**Task description:** All that is wanted is the exact lines from the first line of the data below through the line with "Table 1. The line parameters.", both ends included, with pictures omitted.

** Dataset content follows **

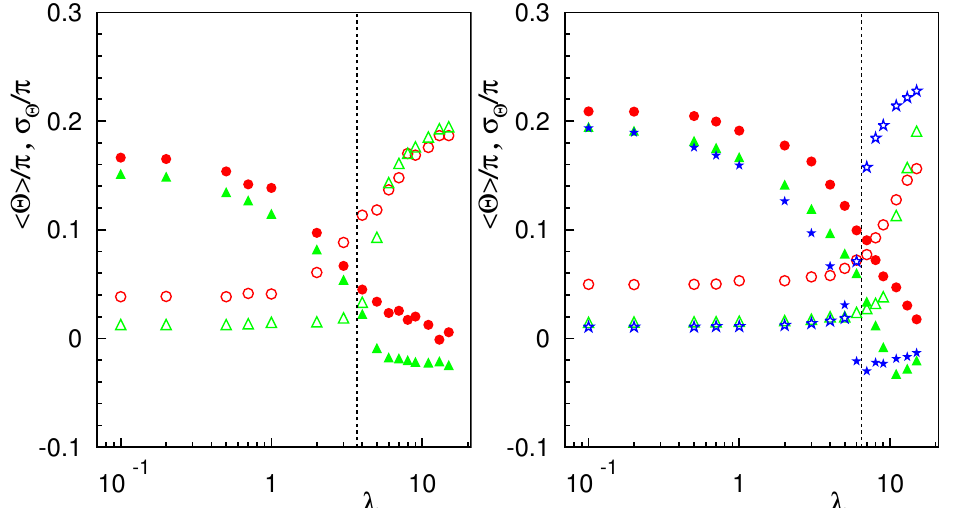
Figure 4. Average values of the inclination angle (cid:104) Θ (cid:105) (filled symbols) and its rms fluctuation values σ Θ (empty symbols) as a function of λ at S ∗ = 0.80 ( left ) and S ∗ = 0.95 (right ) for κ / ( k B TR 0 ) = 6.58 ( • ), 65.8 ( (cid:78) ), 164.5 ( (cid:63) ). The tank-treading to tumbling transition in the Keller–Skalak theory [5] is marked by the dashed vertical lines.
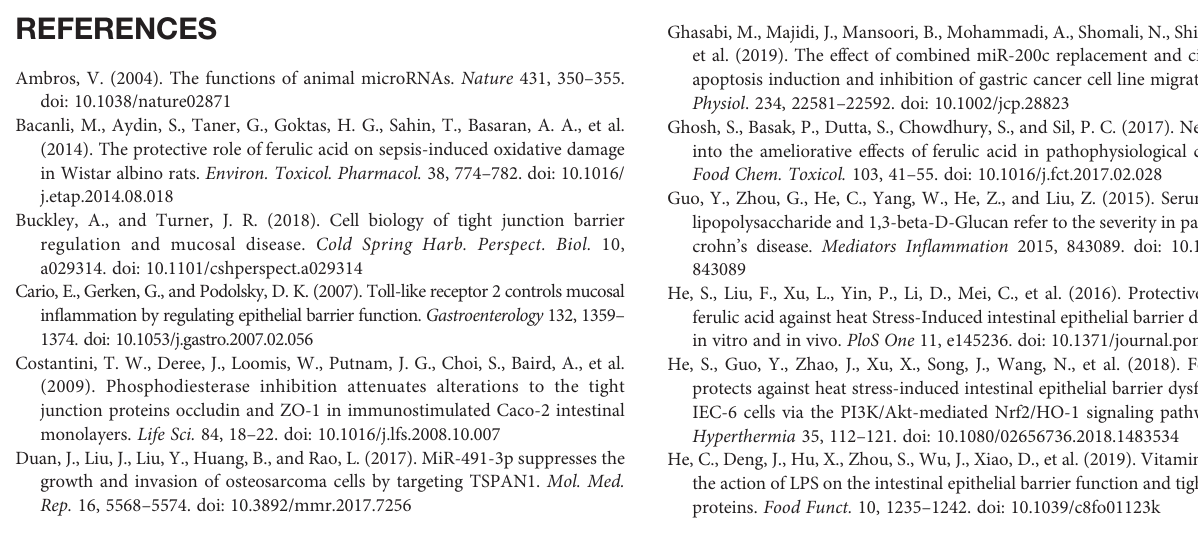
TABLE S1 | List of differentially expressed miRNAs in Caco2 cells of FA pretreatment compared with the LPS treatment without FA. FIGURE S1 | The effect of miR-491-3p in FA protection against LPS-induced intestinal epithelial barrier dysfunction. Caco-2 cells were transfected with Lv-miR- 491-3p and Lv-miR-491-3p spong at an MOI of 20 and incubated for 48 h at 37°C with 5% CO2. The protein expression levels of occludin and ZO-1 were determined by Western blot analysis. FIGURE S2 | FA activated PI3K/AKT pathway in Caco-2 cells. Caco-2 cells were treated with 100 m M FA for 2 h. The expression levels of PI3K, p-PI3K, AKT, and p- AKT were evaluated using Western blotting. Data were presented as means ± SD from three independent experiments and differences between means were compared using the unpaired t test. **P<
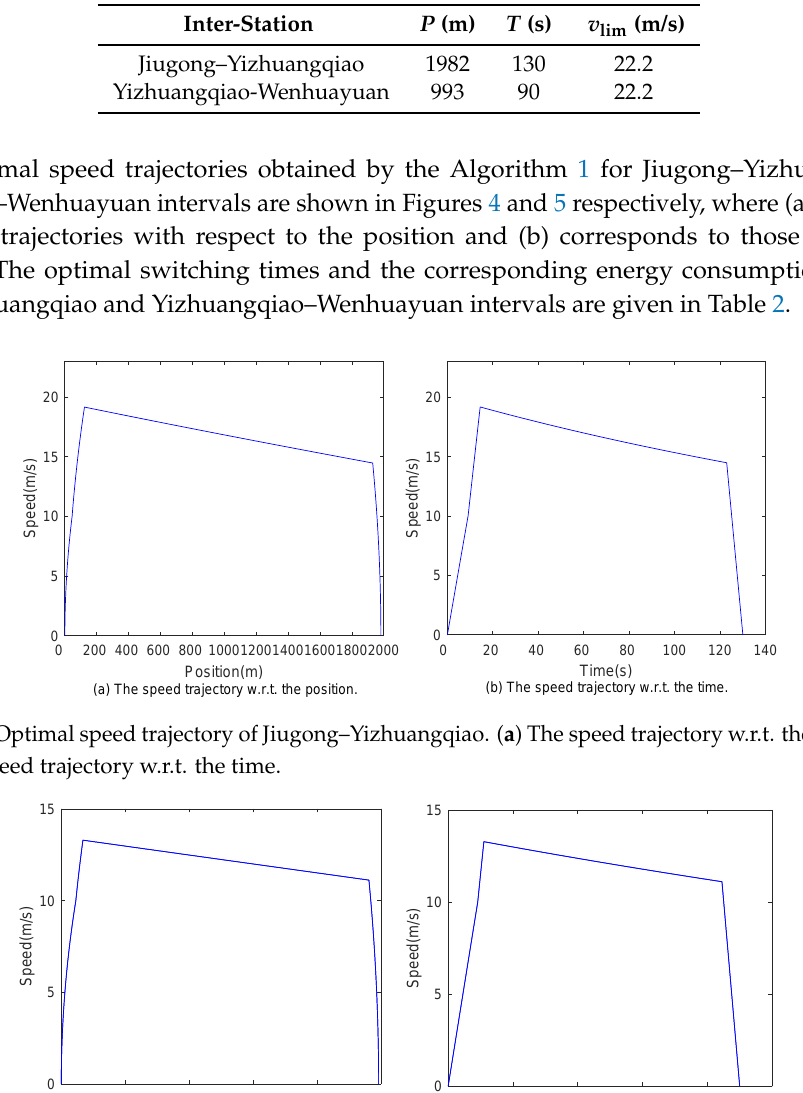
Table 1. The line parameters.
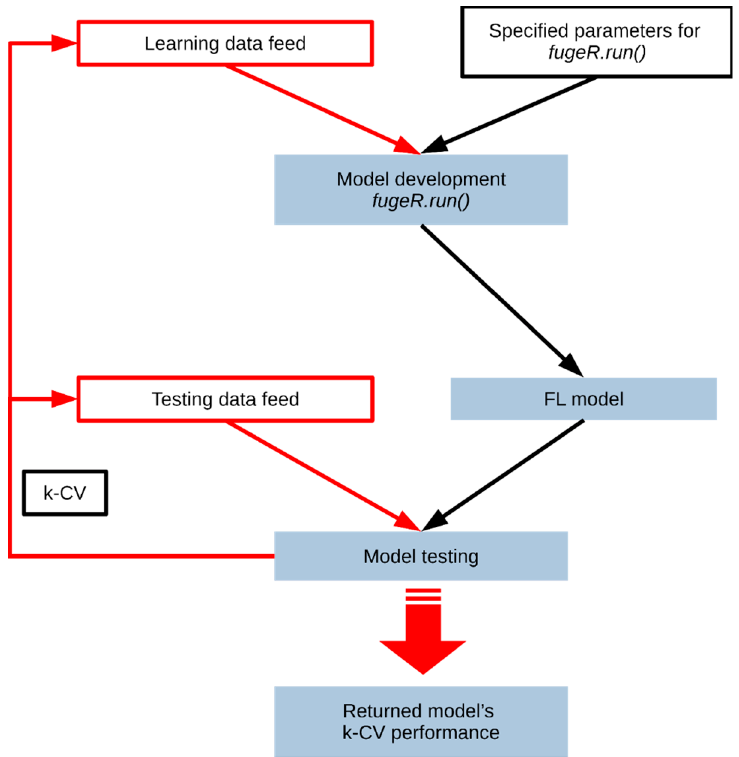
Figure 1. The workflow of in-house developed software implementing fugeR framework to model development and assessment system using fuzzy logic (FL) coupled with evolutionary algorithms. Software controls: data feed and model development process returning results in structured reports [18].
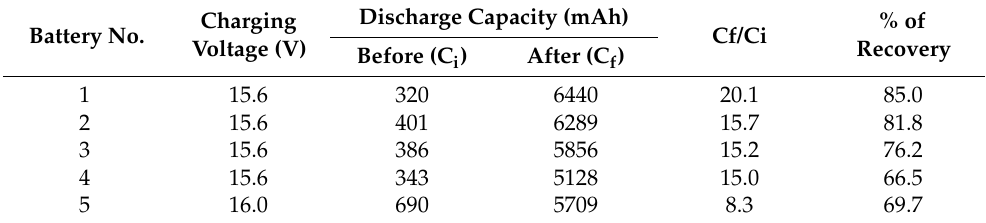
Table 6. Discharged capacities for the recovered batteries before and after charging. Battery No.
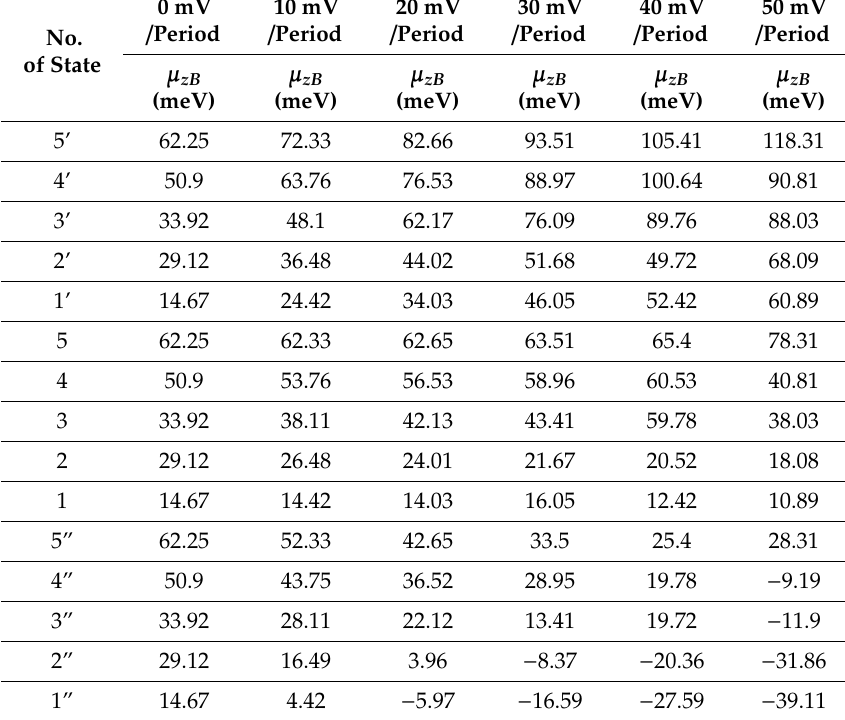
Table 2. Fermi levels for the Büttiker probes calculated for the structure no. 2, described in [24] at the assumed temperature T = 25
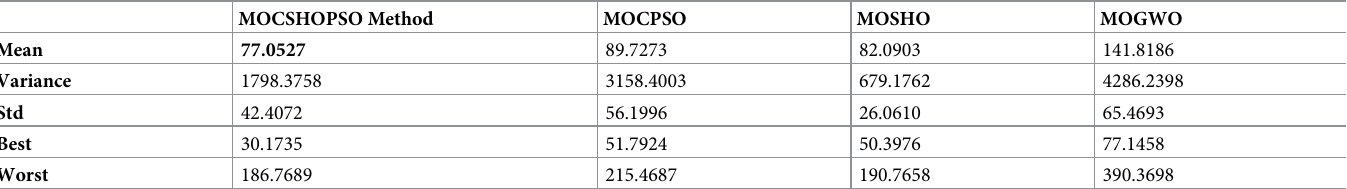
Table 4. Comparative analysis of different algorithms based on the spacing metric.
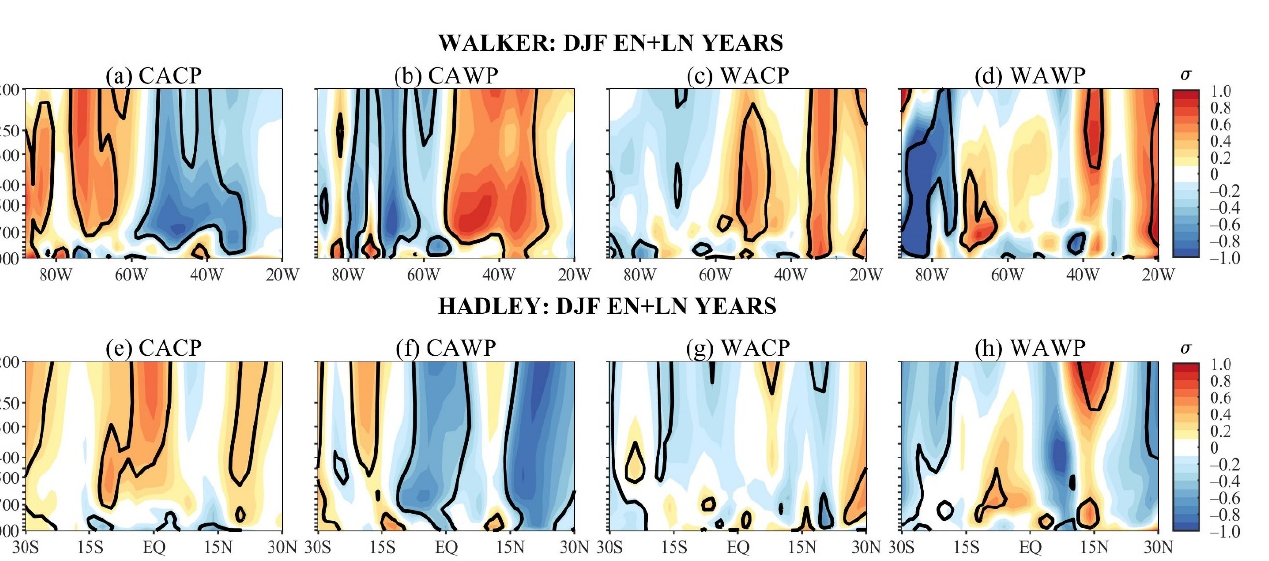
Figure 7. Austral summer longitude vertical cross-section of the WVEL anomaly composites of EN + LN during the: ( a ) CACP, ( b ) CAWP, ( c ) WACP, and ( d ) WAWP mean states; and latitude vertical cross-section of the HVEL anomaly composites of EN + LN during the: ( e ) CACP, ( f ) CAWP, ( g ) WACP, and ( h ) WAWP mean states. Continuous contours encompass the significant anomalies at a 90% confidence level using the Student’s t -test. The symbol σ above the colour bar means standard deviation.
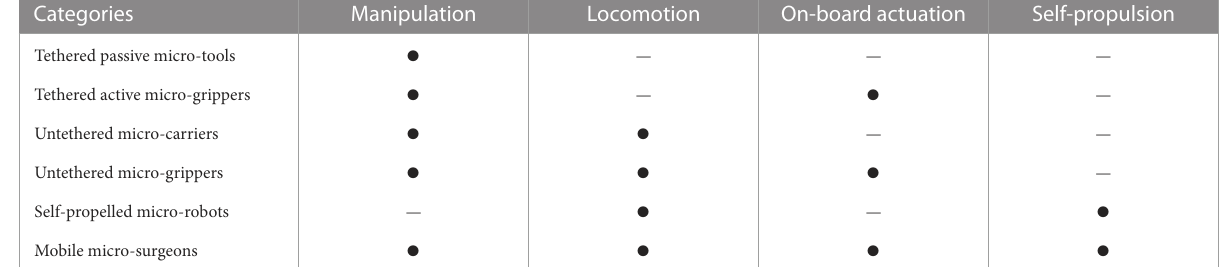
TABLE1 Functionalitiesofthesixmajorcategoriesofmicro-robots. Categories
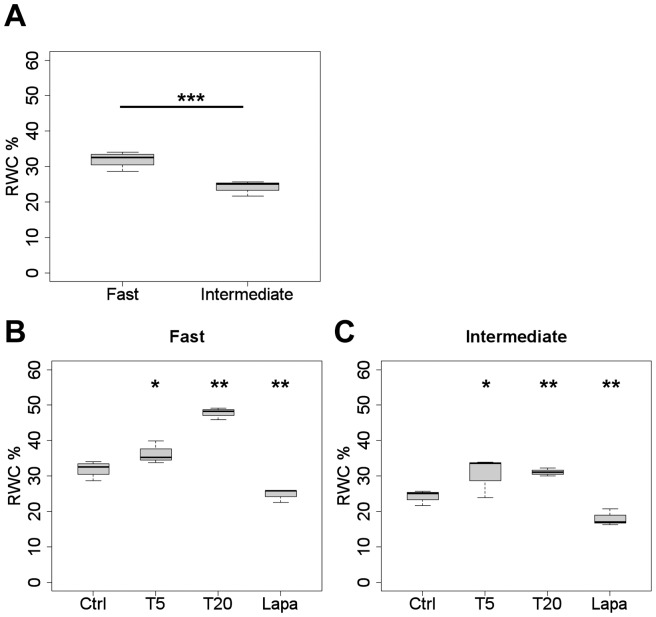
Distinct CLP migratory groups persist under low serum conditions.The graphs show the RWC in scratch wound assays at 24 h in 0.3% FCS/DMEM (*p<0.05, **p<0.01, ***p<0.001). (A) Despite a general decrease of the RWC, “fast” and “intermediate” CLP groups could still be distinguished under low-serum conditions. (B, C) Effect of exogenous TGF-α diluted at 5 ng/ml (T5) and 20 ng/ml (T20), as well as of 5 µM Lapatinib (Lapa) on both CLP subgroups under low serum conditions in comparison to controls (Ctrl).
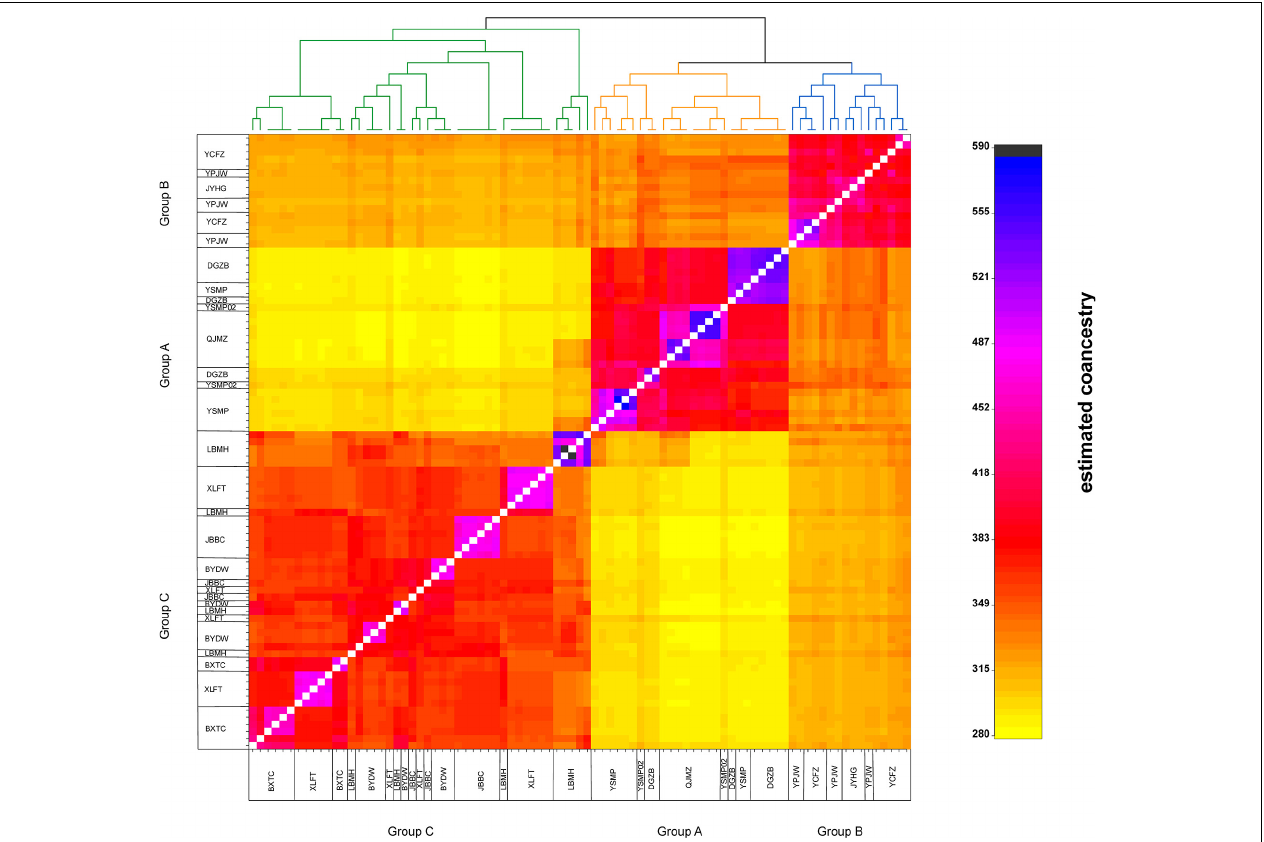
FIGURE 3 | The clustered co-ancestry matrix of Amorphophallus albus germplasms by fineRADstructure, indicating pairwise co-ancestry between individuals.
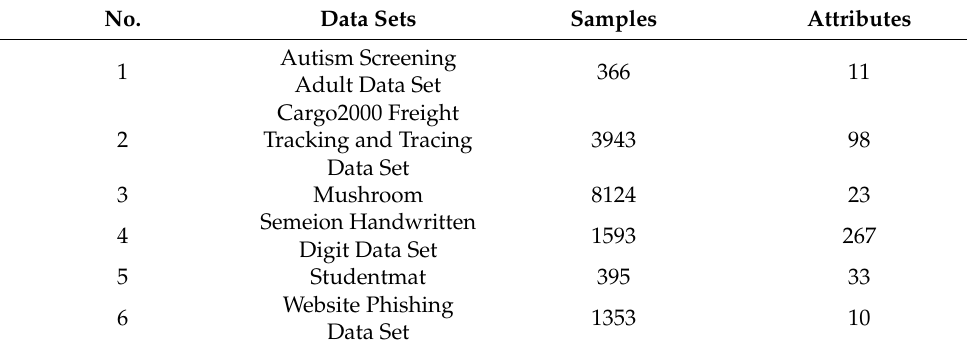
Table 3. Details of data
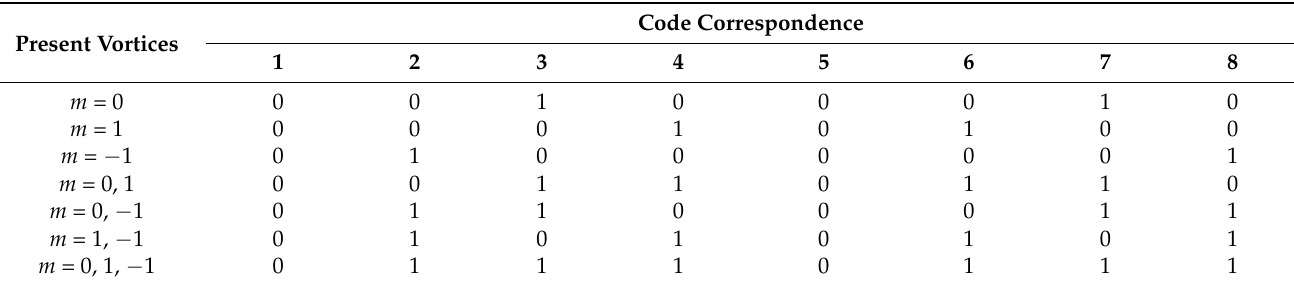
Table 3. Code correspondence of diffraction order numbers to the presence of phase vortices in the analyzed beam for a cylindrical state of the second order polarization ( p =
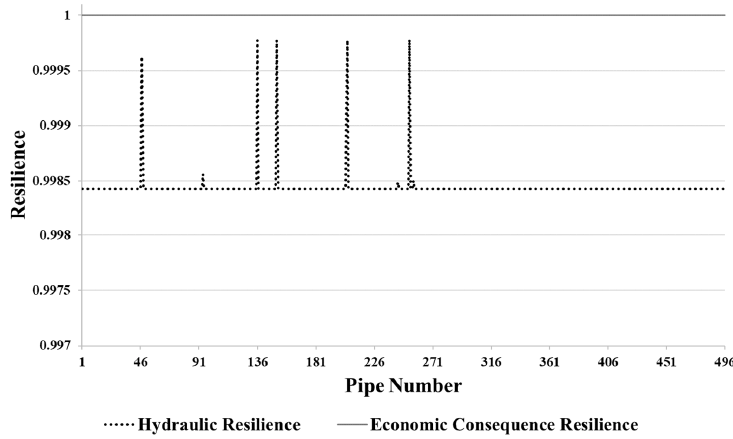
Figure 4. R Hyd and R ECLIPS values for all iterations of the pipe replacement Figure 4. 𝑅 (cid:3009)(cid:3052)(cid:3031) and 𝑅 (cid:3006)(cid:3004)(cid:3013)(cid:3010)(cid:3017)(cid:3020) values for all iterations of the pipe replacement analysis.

** End of Dataset content **

**Written solution:**
Figure 4. Average values of the inclination angle (cid:104) Θ (cid:105) (filled symbols) and its rms fluctuation values σ Θ (empty symbols) as a function of λ at S ∗ = 0.80 ( left ) and S ∗ = 0.95 (right ) for κ / ( k B TR 0 ) = 6.58 ( • ), 65.8 ( (cid:78) ), 164.5 ( (cid:63) ). The tank-treading to tumbling transition in the Keller–Skalak theory [5] is marked by the dashed vertical lines.
TABLE S1 | List of differentially expressed miRNAs in Caco2 cells of FA pretreatment compared with the LPS treatment without FA. FIGURE S1 | The effect of miR-491-3p in FA protection against LPS-induced intestinal epithelial barrier dysfunction. Caco-2 cells were transfected with Lv-miR- 491-3p and Lv-miR-491-3p spong at an MOI of 20 and incubated for 48 h at 37°C with 5% CO2. The protein expression levels of occludin and ZO-1 were determined by Western blot analysis. FIGURE S2 | FA activated PI3K/AKT pathway in Caco-2 cells. Caco-2 cells were treated with 100 m M FA for 2 h. The expression levels of PI3K, p-PI3K, AKT, and p- AKT were evaluated using Western blotting. Data were presented as means ± SD from three independent experiments and differences between means were compared using the unpaired t test. **P<
Table 1. The line parameters.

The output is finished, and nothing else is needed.